I am sorry that you got those two crappy "comments", what the heck, how very very....

anywho, I myself do enjoy the appocolypse book & movie. I do realize I wouldn't make it, I don't have the might. For awhile, when younger, I wanted skills that would be needed for rebuilding society.

The book "Lucifer's Hammer" is about asteriod hits earth. One part said, when the Hammer hit, women's lib went out the window . Another part had people going to a refuge camp/fort...and they were asked what skills they had. And if they didn't, they were told to move along.

:-jon
http://www.imperium.org/better/

Pravritti said...

Another appeal of post apocalypse fiction is the escape with immediacy. The world is over and you are either trying to be one of the survivors. "Panic in Year Zero!" or "War of the Worlds" or "Day of the Triffids." These might be put in the same category as disaster stories. Everything going on your life gets reduced to immediate survival. The social consequences, What ideals can you take with you?
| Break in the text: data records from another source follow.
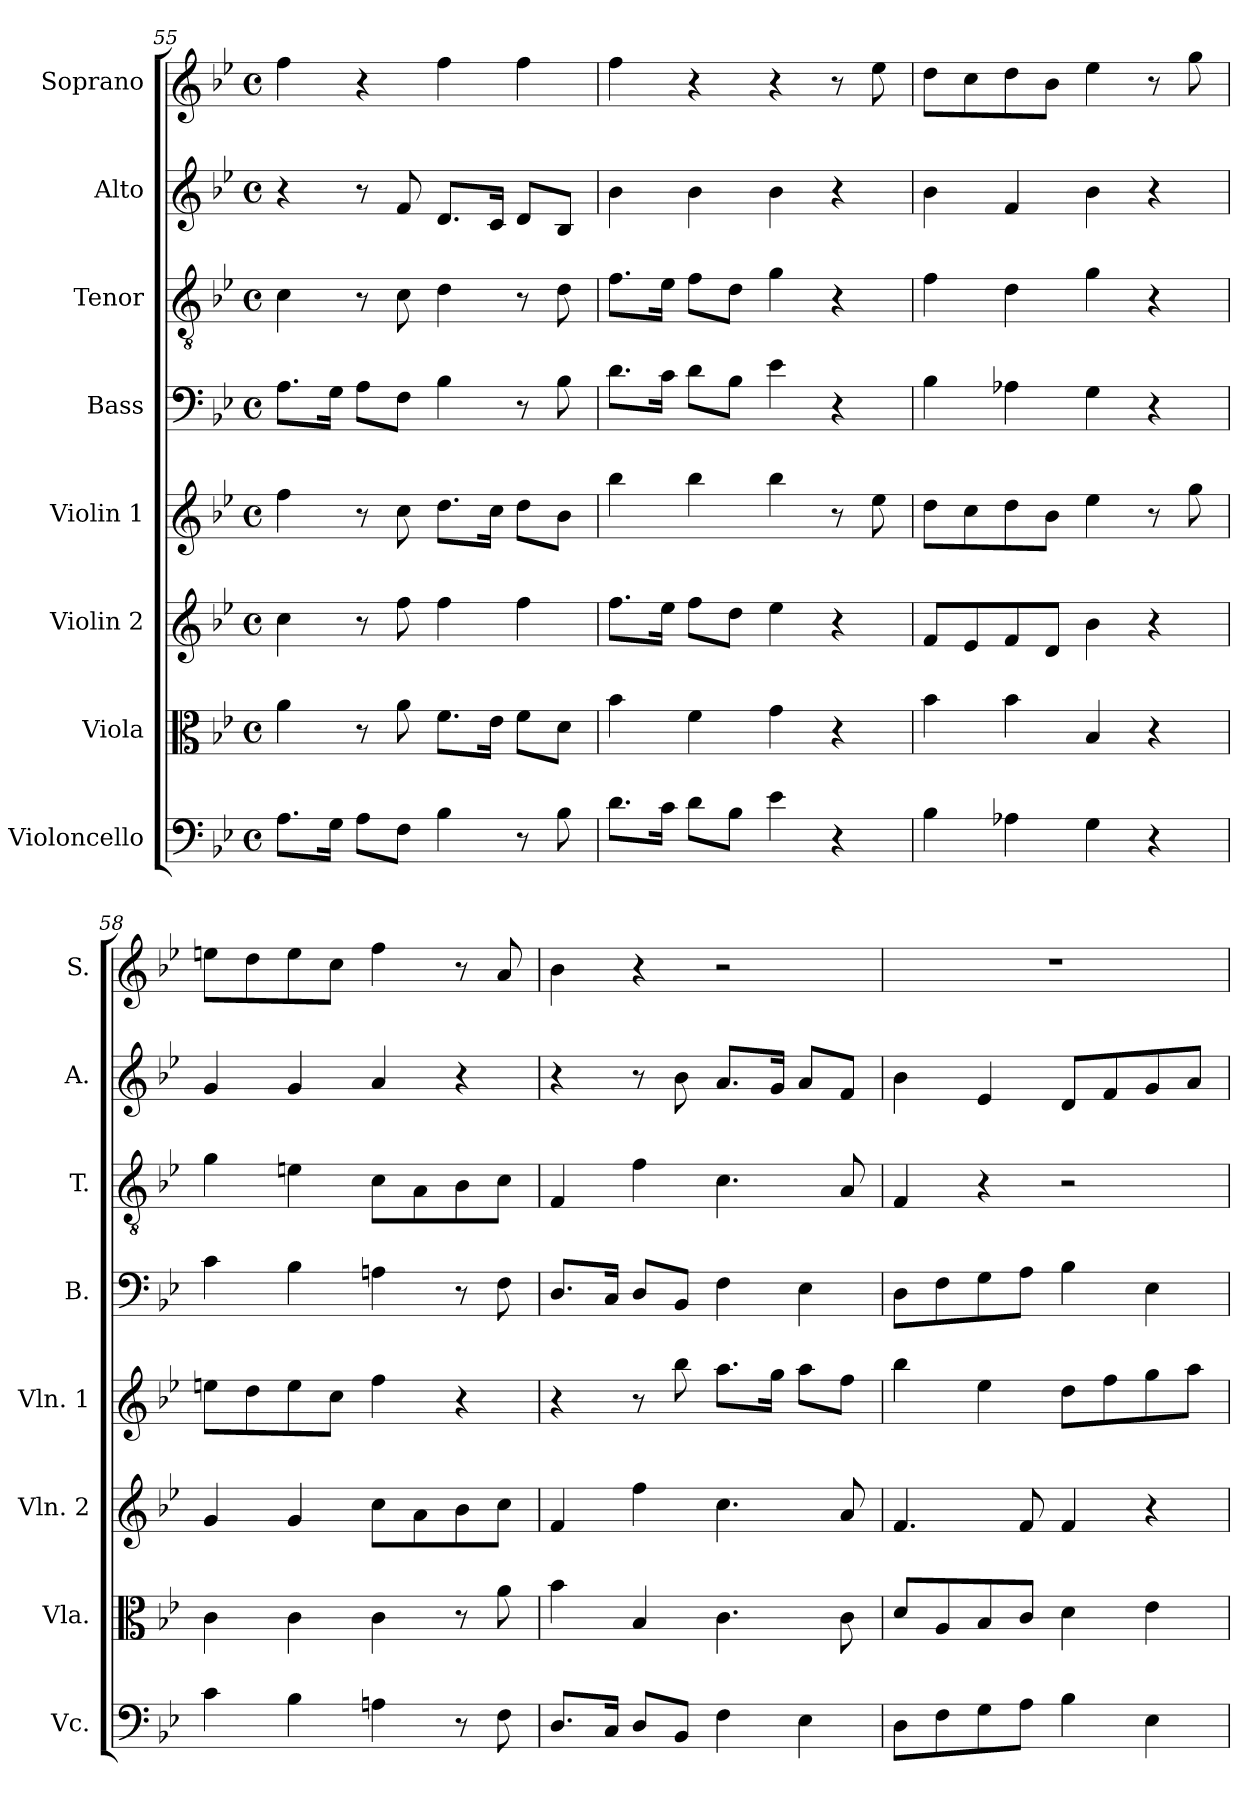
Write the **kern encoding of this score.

**kern	**kern	**kern	**kern	**kern	**kern	**kern	**kern
*part8	*part7	*part6	*part5	*part4	*part3	*part2	*part1
*staff8	*staff7	*staff6	*staff5	*staff4	*staff3	*staff2	*staff1
*I"Violoncello	*I"Viola	*I"Violin 2	*I"Violin 1	*I"Bass	*I"Tenor	*I"Alto	*I"Soprano
*I'Vc.	*I'Vla.	*I'Vln. 2	*I'Vln. 1	*I'B.	*I'T.	*I'A.	*I'S.
!!LO:PB:g=z
*clefF4	*clefC3	*clefG2	*clefG2	*clefF4	*clefGv2	*clefG2	*clefG2
*	*	*	*	*	*ITrd7c12	*	*
*k[b-e-]	*k[b-e-]	*k[b-e-]	*k[b-e-]	*k[b-e-]	*k[b-e-]	*k[b-e-]	*k[b-e-]
*B-:	*B-:	*B-:	*B-:	*B-:	*B-:	*B-:	*B-:
*M4/4	*M4/4	*M4/4	*M4/4	*M4/4	*M4/4	*M4/4	*M4/4
*met(c)	*met(c)	*met(c)	*met(c)	*met(c)	*met(c)	*met(c)	*met(c)
=55	=55	=55	=55	=55	=55	=55	=55
8.Ai\L	4ai\	4cci\	4ffi\	8.Ai\L	4Ci\	4r	4ffi\
16Gi\Jk	.	.	.	16Gi\Jk	.	.	.
8Ai\L	8r	8r	8r	8Ai\L	8r	8r	4r
8Fi\J	8ai\	8ffi\	8cci\	8Fi\J	8Ci\	8fi/	.
4B-i\	8.fi\L	4ffi\	8.ddi\L	4B-i\	4Di\	8.di/L	4ffi\
.	16e-i\Jk	.	16cci\Jk	.	.	16ci/Jk	.
8r	8fi\L	4ffi\	8ddi\L	8r	8r	8di/L	4ffi\
8B-i\	8di\J	.	8b-i\J	8B-i\	8Di\	8B-i/J	.
=56	=56	=56	=56	=56	=56	=56	=56
8.di\L	4b-i\	8.ffi\L	4bb-i\	8.di\L	8.Fi\L	4b-i\	4ffi\
16ci\Jk	.	16ee-i\Jk	.	16ci\Jk	16E-i\Jk	.	.
8di\L	4fi\	8ffi\L	4bb-i\	8di\L	8Fi\L	4b-i\	4r
8B-i\J	.	8ddi\J	.	8B-i\J	8Di\J	.	.
4e-i\	4gi\	4ee-i\	4bb-i\	4e-i\	4Gi\	4b-i\	4r
4r	4r	4r	8r	4r	4r	4r	8r
.	.	.	8ee-i\	.	.	.	8ee-i\
=57	=57	=57	=57	=57	=57	=57	=57
4B-i\	4b-i\	8fi/L	8ddi\L	4B-i\	4Fi\	4b-i\	8ddi\L
.	.	8e-i/	8cci\	.	.	.	8cci\
4A-Xi\	4b-i\	8fi/	8ddi\	4A-Xi\	4Di\	4fi/	8ddi\
.	.	8di/J	8b-i\J	.	.	.	8b-i\J
4Gi\	4B-i/	4b-i\	4ee-i\	4Gi\	4Gi\	4b-i\	4ee-i\
4r	4r	4r	8r	4r	4r	4r	8r
.	.	.	8ggi\	.	.	.	8ggi\
=58	=58	=58	=58	=58	=58	=58	=58
4ci\	4ci\	4gi/	8eeni\L	4ci\	4Gi\	4gi/	8eeni\L
.	.	.	8ddi\	.	.	.	8ddi\
4B-i\	4ci\	4gi/	8eei\	4B-i\	4Eni\	4gi/	8eei\
.	.	.	8cci\J	.	.	.	8cci\J
4Ani\	4ci\	8cci\L	4ffi\	4Ani\	8Ci\L	4ai/	4ffi\
.	.	8ai\	.	.	8AAi\	.	.
8r	8r	8b-i\	4r	8r	8BB-i\	4r	8r
8Fi\	8ai\	8cci\J	.	8Fi\	8Ci\J	.	8ai/
=59	=59	=59	=59	=59	=59	=59	=59
8.Di/L	4b-i\	4fi/	4r	8.Di/L	4FFi/	4r	4b-i\
16Ci/Jk	.	.	.	16Ci/Jk	.	.	.
8Di/L	4B-i/	4ffi\	8r	8Di/L	4Fi\	8r	4r
8BB-i/J	.	.	8bb-i\	8BB-i/J	.	8b-i\	.
4Fi\	4.ci\	4.cci\	8.aai\L	4Fi\	4.Ci\	8.ai/L	2r
.	.	.	16ggi\Jk	.	.	16gi/Jk	.
4E-i\	.	.	8aai\L	4E-i\	.	8ai/L	.
.	8ci\	8ai/	8ffi\J	.	8AAi/	8fi/J	.
=60	=60	=60	=60	=60	=60	=60	=60
8Di\L	8di/L	4.fi/	4bb-i\	8Di\L	4FFi/	4b-i\	1r
8Fi\	8Ai/	.	.	8Fi\	.	.	.
8Gi\	8B-i/	.	4ee-i\	8Gi\	4r	4e-i/	.
8Ai\J	8ci/J	8fi/	.	8Ai\J	.	.	.
4B-i\	4di\	4fi/	8ddi\L	4B-i\	2r	8di/L	.
.	.	.	8ffi\	.	.	8fi/	.
4E-i\	4e-i\	4r	8ggi\	4E-i\	.	8gi/	.
.	.	.	8aai\J	.	.	8ai/J	.
=	=	=	=	=	=	=	=
*-	*-	*-	*-	*-	*-	*-	*-
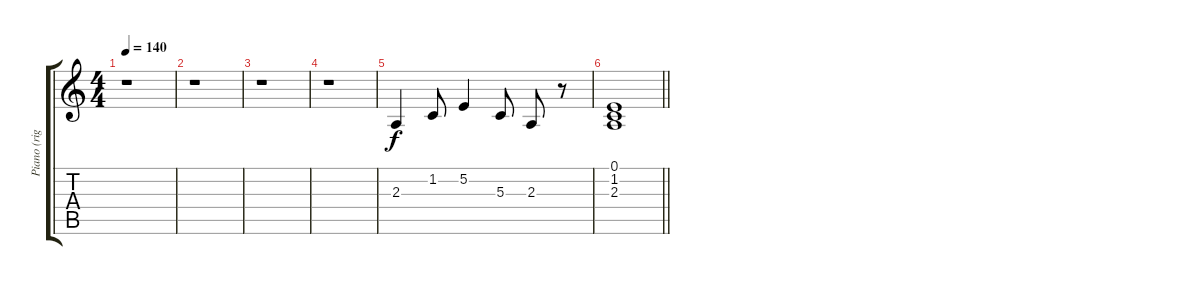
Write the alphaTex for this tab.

\track ("Piano (right hand)" "Piano (rig") {instrument acousticgrandpiano}
\staff {score tabs}
\tuning (E4 B3 G3 D3 A2 E2) {hide}
\ts (4 4)
\tempo 140
\clef g2
\ks c
r.1{dy f} |
r.1 |
r.1 |
r.1 |
2.3.4 1.2.8 5.2.4 5.3.8 2.3.8 r.8 |
\barLineRight lightlight
(0.1 1.2 2.3).1
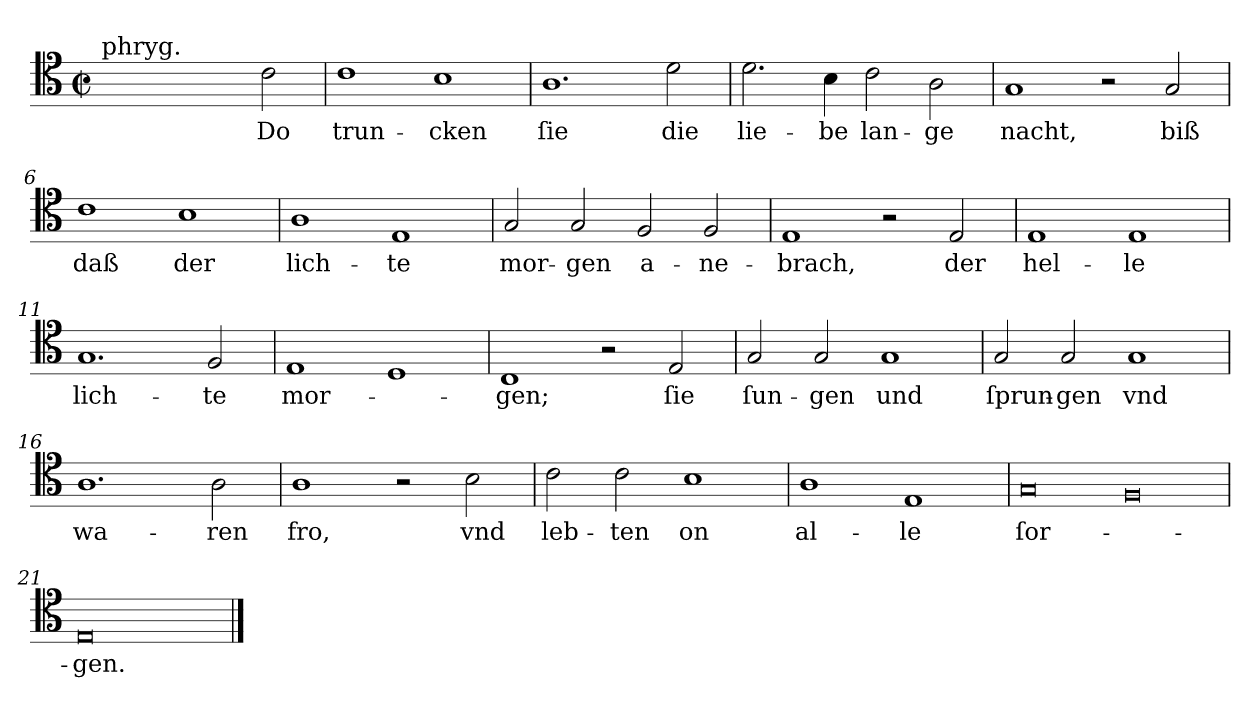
**kern	**text
*part1	*part1
*staff1	*staff1
*clefC4	*
*k[]	*
*E:phr	*
*M4/2	*
*met(c|)	*
=1	=1
!LO:TX:a:t=phryg.	!
1ryy	.
2ryy	.
2c	Do
=2	=2
1c	trun-
1B	-cken
=3	=3
1.A	ſie
2d	die
=4	=4
2.d	lie-
4B	-be
2c	lan-
2A	-ge
=5	=5
1G	nacht,
2r	.
2G	biß
=6	=6
1c	daß
1B	der
=7	=7
1A	lich-
1E	-te
=8	=8
2G	mor-
2G	-gen
2F	a-
2F	-ne-
=9	=9
1E	-brach,
2r	.
2E	der
=10	=10
1E	hel-
1E	-le
=11	=11
1.G	lich-
2F	-te
=12	=12
1E	mor-
1D	.
=13	=13
1C	-gen;
2r	.
2E	ſie
=14	=14
2G	ſun-
2G	-gen
1G	und
=15	=15
2G	ſprun-
2G	-gen
1G	vnd
=16	=16
1.A	wa-
2A	-ren
=17	=17
1A	fro,
2r	.
2B	vnd
=18	=18
2c	leb-
2c	-ten
1B	on
=19	=19
1A	al-
1E	-le
=20	=20
!LO:N:vis=0	!
1G	ſor-
!LO:N:vis=0	!
1F	.
=21	=21
0E/	-gen.
==	==
*-	*-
That grows out of the survival part. When you flee your home from the volcano what do you take with you?

Action/adventure

So it is a question of how big a scale is the end of the world, or just your part of it? The emotional appeal is the same.

"Farnham's Freehold" with the leap through time has the tension of, what makes us civilized? The question arises with survival, and the values (familial, social, political) emerge from the circumstances.

Survival as a measure of character, and ego appeal, with more drama through twists. Other elements are there, but the survival story is the root.

The slow collapse story is under done, such as society heading into and through civil war, maybe the real story "Beirut Fragments: A War Memoir," by Jean Said Makdisi. For this type of reduction, trying to keep one's perspective/awareness, inner identity and values in the face of reality and trauma, "Lolita in Tehran" by Azar Nafisi.

"Earth Abides" by George R. Stewart, takes away from the immediate and creates some distance. It has more a focus on the keeping grounded amidst possibilities. The grand ideals, wonderful plans, that aren't in the cards. The measure of how effective you can be, part of your place in the world. Part of getting old is what is left undone? "The Scarlet Plague" by Jack London seems not to far away, trying to get the kids to understand.

There is also the grander scope of a prolonged war, such as Well's "Things to Come" or slow collapse, Asimov's "Foundation" series, and "First and Last Men" by Olaf Stapledon. Here the appeal is the far future, and the themes from history brought out into fiction form. You get to participate even as spectator in the civilizations that rise and fall. Hence in Video Games, the immediate, "Shadow of Chernobyl" or the turn based "Civilization."

One to note here is the mood appeal in the "Carter of Mars" series by Edgar Rice Burroughs. These start with characters who have a sense of a transition from the destruction of the Native American world, the civil war, the end of the frontier, to something beyond as that becomes history, but it lives on...strangely a call for modern adventure, that there is still something unconquered, or to conquer!


There is also the emotional appeal of the dark, "The Road" by Cormac McCarthy. To think the unthinkable and find an emotional appeal. Dark Horror! It ends badly even if postponed for awhile.

That might also bring into the fold "The Omega Man" with Charlton Heston as the sacrifice, the more mythical aspects of tragedy and its dramatic appeal.

There is also a few that create spaces to project into for other emotional themes, for instance "White Plague" by Frank Herbert reads differently if you know about his wife.